## Consignes
Dans l'extrait sur le droit à la preuve, indiquez la date de la série de quatre arrêts de la chambre sociale.

Le droit à la preuve : qu’est-ce que c’est, comment ça fonctionne ?

Depuis quelques années, la Cour de cassation, et notamment sa chambre sociale, a consacré un droit à la preuve qui vient percuter le droit de la preuve et contribue, dit-on, à un rééquilibrage du droit de la preuve.

 

Plusieurs arrêts de la chambre sociale en avaient déjà fait application de manière ponctuelle, notamment en 2020 et 2021. Une série de quatre arrêts du 8 mars 2023 vient en préciser la portée et le fondement ainsi que les règles de mise en œuvre (Soc. 8 mars 2023, n° 21-12.492, n° 21-17.802, n° 20-21.848, n° 21-20.798)

 

La jurisprudence sociale a posé dès 2001 le principe selon lequel «en matière prud’homale, la preuve est libre» (Soc. 27 février 2201, n° 98-44.666), ce dont il se déduit que la preuve peut être rapportée par tout moyen (comme l’énonce désormais l’article 1358 du Code civil).

## Données fournies

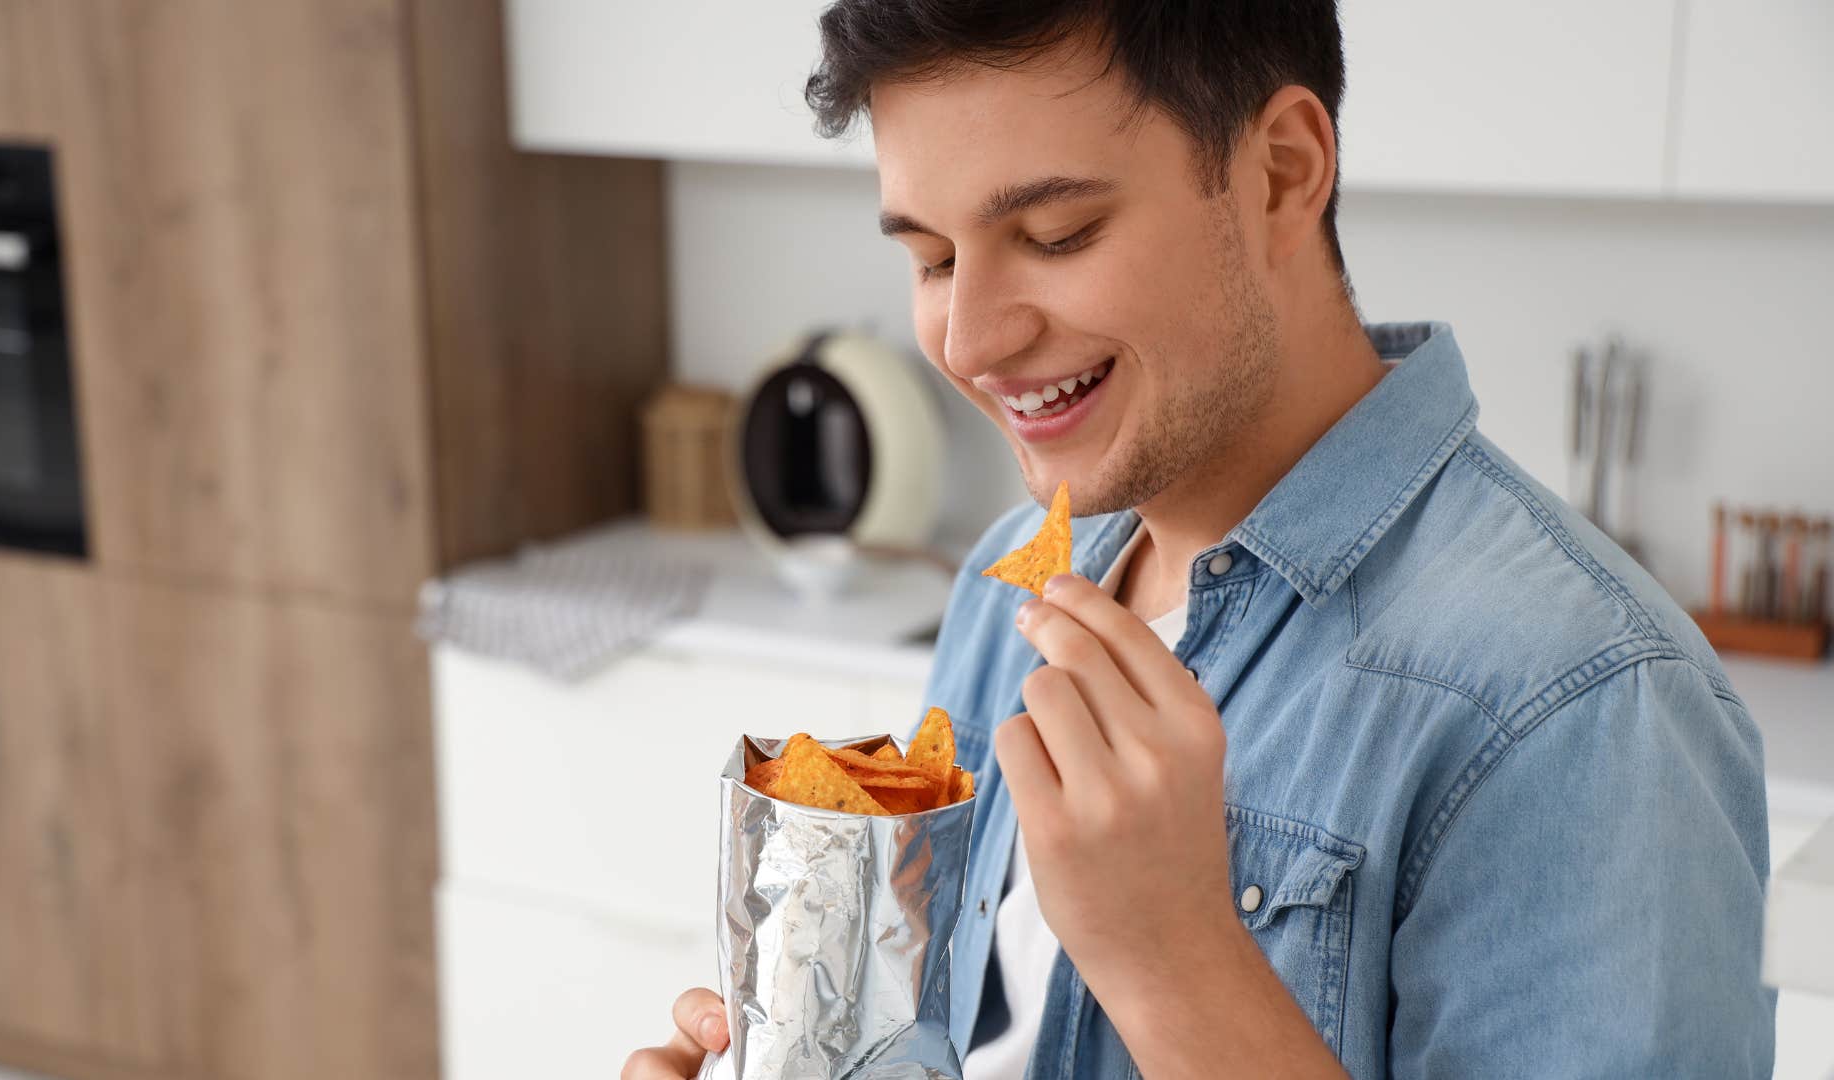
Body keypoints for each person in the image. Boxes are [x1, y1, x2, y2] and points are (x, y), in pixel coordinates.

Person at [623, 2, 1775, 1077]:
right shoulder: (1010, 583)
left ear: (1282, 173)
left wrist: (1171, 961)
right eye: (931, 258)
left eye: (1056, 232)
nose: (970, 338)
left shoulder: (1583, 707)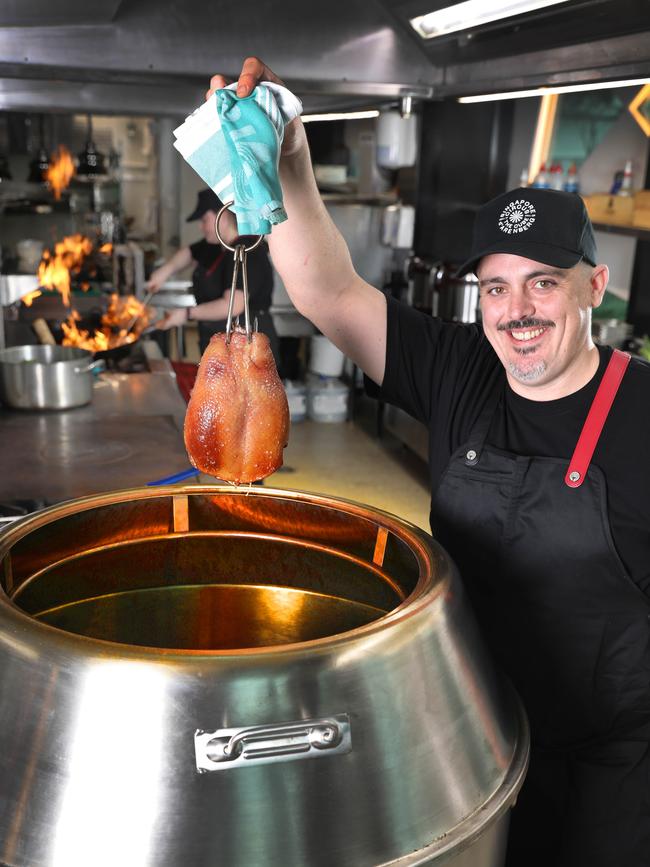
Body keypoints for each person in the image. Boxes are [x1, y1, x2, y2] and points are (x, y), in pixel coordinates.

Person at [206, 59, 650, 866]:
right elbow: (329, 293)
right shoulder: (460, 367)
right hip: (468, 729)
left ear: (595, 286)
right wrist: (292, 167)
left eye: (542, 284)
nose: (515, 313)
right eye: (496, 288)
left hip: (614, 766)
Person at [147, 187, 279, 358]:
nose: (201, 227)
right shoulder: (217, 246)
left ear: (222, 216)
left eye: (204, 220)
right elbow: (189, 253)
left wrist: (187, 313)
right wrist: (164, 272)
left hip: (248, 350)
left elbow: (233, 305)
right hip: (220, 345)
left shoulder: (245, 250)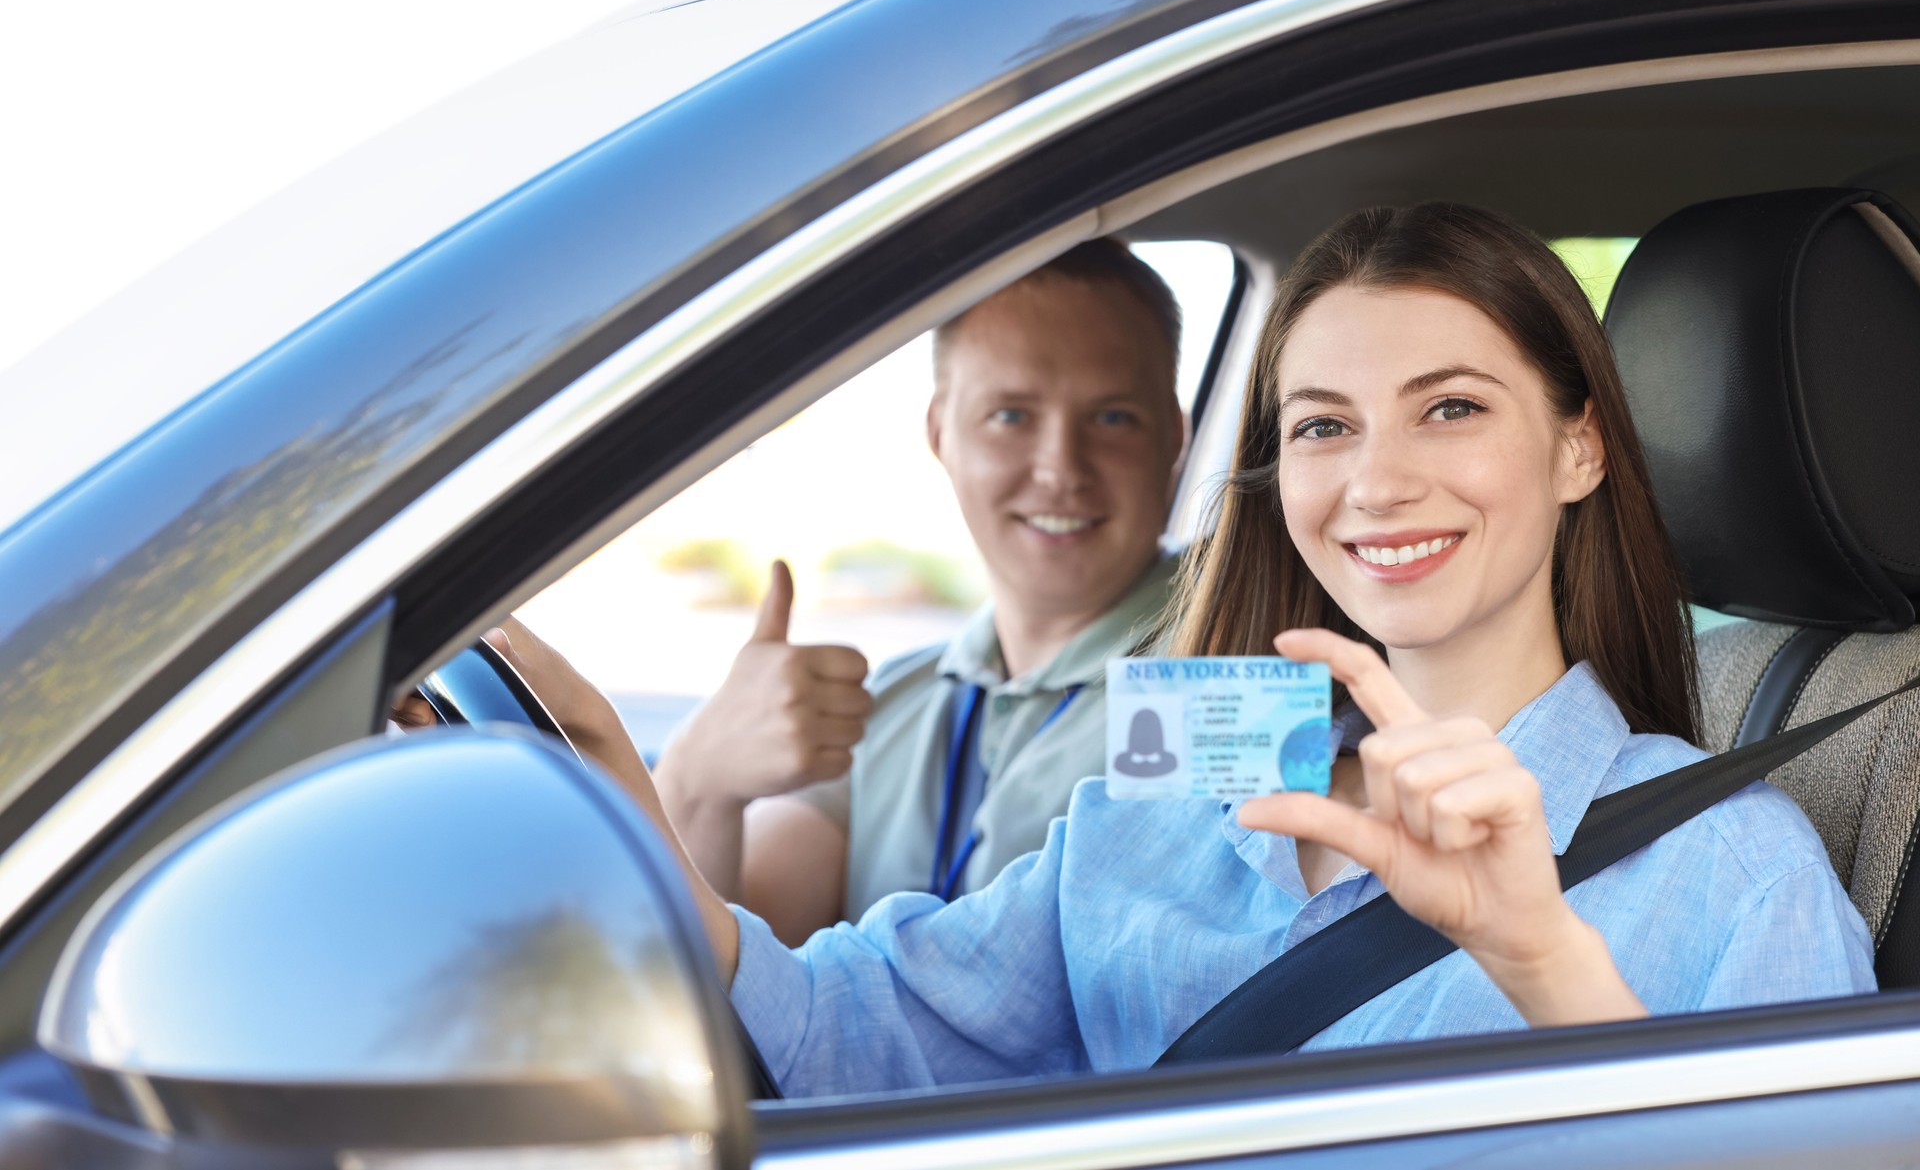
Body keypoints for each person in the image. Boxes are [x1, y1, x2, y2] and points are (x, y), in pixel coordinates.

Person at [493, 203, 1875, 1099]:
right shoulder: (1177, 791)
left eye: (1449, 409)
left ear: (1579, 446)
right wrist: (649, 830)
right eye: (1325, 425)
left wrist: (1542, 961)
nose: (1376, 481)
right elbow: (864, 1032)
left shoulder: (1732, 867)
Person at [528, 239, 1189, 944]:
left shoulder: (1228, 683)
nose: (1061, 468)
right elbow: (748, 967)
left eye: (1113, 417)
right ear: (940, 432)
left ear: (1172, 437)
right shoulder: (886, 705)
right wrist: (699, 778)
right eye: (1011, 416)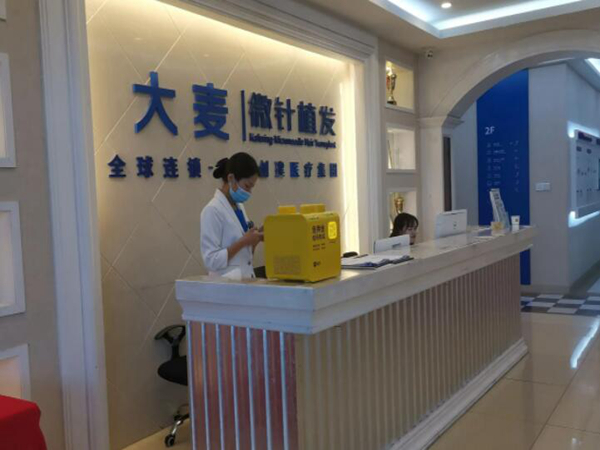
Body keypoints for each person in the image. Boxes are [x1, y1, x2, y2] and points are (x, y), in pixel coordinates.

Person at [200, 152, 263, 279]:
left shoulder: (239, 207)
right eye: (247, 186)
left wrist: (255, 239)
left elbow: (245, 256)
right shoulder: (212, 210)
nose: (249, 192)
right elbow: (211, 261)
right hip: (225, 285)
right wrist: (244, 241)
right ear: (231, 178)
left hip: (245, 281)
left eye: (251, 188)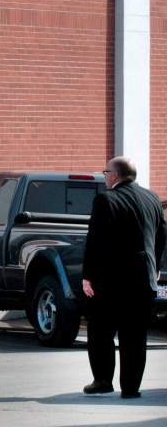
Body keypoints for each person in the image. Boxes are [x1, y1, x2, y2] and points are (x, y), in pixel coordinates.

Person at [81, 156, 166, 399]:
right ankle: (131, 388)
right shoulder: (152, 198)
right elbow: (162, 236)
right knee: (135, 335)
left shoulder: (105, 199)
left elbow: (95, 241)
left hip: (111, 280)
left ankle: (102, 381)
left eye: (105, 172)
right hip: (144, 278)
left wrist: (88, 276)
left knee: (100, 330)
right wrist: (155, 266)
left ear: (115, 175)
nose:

## Réponse attendue
Le 8 mars 2023.